THIRD AMENDMENT TO AGREEMENT FOR THE PURCHASE AND SALE OF REAL PROPERTY
THIRD AMENDMENT TO
AGREEMENT FOR THE PURCHASE AND SALE OF REAL PROPERTY
This Third Amendment to Agreement for the Purchase and Sale of Real Property (this “Amendment”) is made and entered into this 27th day of July, 2010, between CNL RETIREMENT DAS POCATELLO ID, LP, a Delaware limited partnership (“Seller”), and G&E XX XXXX XX Pocatello MOB, LLC, a Delaware limited liability company, successor by assignment to Xxxxx & Xxxxx Equity Advisors, LLC (“Purchaser”).
A. Seller and Xxxxx & Xxxxx Equity Advisors, LLC, are parties to that certain Agreement for the Purchase and Sale of Real Property dated April 27, 2010, as amended by that First Amendment to Agreement for the Purchase and Sale of Real Property dated May 27, 2010, and that Second Amendment to Agreement for the Purchase and Sale of Real Property dated June 8, 2010 (the “Agreement”), which Agreement was assigned to Purchaser by that certain Assignment and Assumption of Purchase Agreement and Escrow Instructions, dated June 30, 2010.
B. Purchaser and Seller desire to amend the Agreement in accordance with the terms and conditions hereinafter set forth.
C. For purposes hereof, all defined terms in the Amendment shall have the same meanings herein as given such terms in the Agreement.
For and in consideration of the above premises, the mutual promises and covenants herein contained, and for other good and valuable consideration, the parties hereto agree as follows:
1. Exercise of Equity Purchase Option by Seller.
(a) Seller and Purchaser acknowledge that Seller has elected to exercise the Equity Purchase Option granted by Section 19.1 of the Agreement.
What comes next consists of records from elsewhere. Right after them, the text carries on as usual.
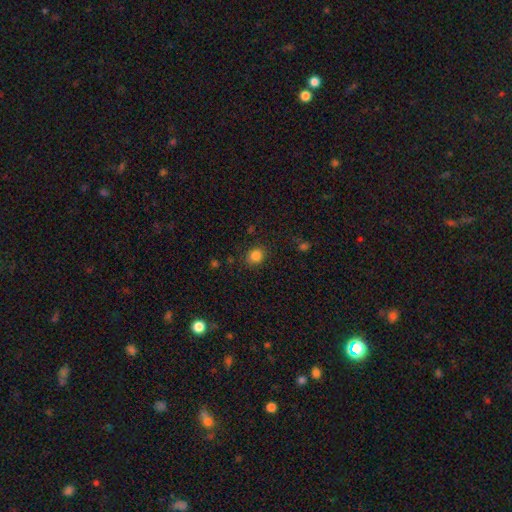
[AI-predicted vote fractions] Q: Smooth or featured?
A: smooth (84%); runner-up: star or artifact (12%)
Q: How rounded?
A: round (73%); runner-up: in between (26%)
Q: Merging?
A: none (85%); runner-up: minor disturbance (10%)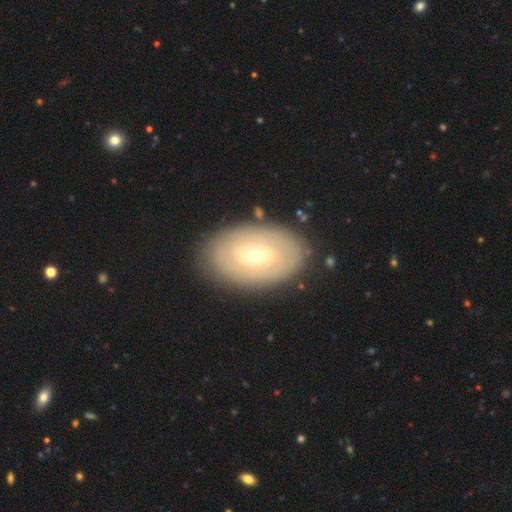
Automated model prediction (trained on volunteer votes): featured or disk 59%, smooth 34%, star or artifact 6%. Down the decision tree: edge-on disk — no (92%); bar — no (47%); spiral arms — no (59%); bulge size — small (58%); merging — none (85%).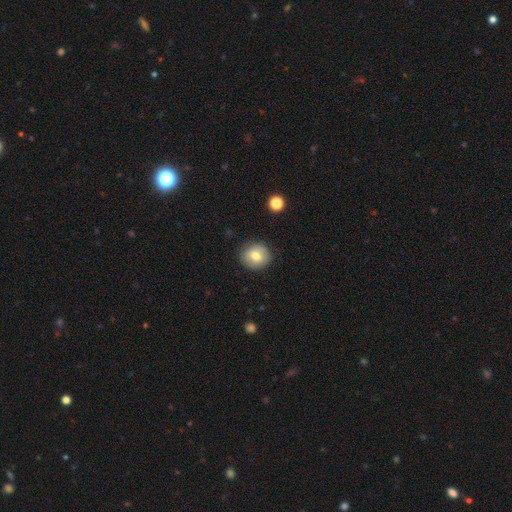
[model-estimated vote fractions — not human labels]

Pocatello Medical Office Partners LLC, a Delaware limited liability company (which entity serves as “NewCo” under the Agreement), is acquiring a 1.25% membership interest in G&E XX XXXX XX Pocatello MOB JV, LLC, a Delaware limited liability company (the “JV”), at Closing. The JV owns 100% of the membership interests of Purchaser.
(b) Seller has also elected to utilize the provisions of Section 19.4(b) of the Agreement, and to cause the Equity Interest Purchase Price to be paid by Seller contributing a 1.25% interest in the Property to Purchaser at Closing, and by paying 1.25% of all closing costs, fees, expenses and prorations which are payable by Purchaser at Closing, and 1.25% of Purchaser’s Assumed Leasing Costs, which costs shall be credits against the Purchase Price.
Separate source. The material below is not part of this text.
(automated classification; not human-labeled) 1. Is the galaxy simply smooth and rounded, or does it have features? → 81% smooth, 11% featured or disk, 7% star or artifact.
(c) Seller and Purchaser agree that as a result of the exercise of the Equity Purchase Option by Seller, the Purchase Price to be paid by Purchaser for the 98.75% interest in the Property being purchased by Purchaser pursuant to the Agreement shall be Fifteen Million Eight Hundred Thousand Dollars ($15,800,000).
2. Limited Modification. Except as expressly modified above, the terms and conditions of the Agreement as amended shall remain in full force and effect, the terms of which are hereby ratified and confirmed by Purchaser and Seller.
3. Counterparts. A facsimile or emailed PDF of a duly executed counterpart of this Amendment shall be sufficient to evidence the binding agreement of the terms of this Amendment; provided, however, any signatory to such facsimile or emailed counterpart of this Amendment shall promptly thereafter deliver an original executed counterpart copy of this Amendment to the other party to this Amendment.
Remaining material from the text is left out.